EXERCISE DIRECTIONS:
Reproduce the listing word for word. Skip any image.

^^^^

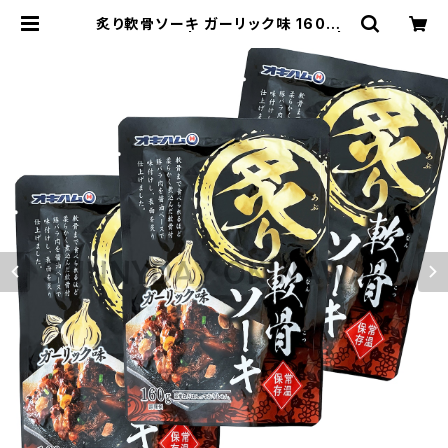
炙り軟骨ソーキ ガーリック味 160g 3
袋 オキハム | サニーデイオキナワ |
超沖縄専門店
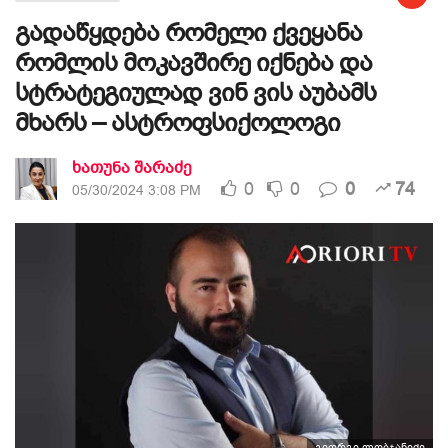
გადაწყდება რომელი ქვეყანა
რომლის მოკავშირე იქნება და
სტრატეგიულად ვინ ვის აუბამს
მხარს – ასტროფსიქოლოგი
ხათუნა შარაძე
0
0
0
74
05/30/2024 3:08 PM
გიორგი ლობჯანიძე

^^^^

WRITTEN ANSWER:
炙り軟骨ソーキ ガーリック味 160g 3
袋 オキハム | サニーデイオキナワ |
超沖縄専門店
გადაწყდება რომელი ქვეყანა
რომლის მოკავშირე იქნება და
სტრატეგიულად ვინ ვის აუბამს
მხარს – ასტროფსიქოლოგი
ხათუნა შარაძე
0
0
0
74
05/30/2024 3:08 PM
გიორგი ლობჯანიძე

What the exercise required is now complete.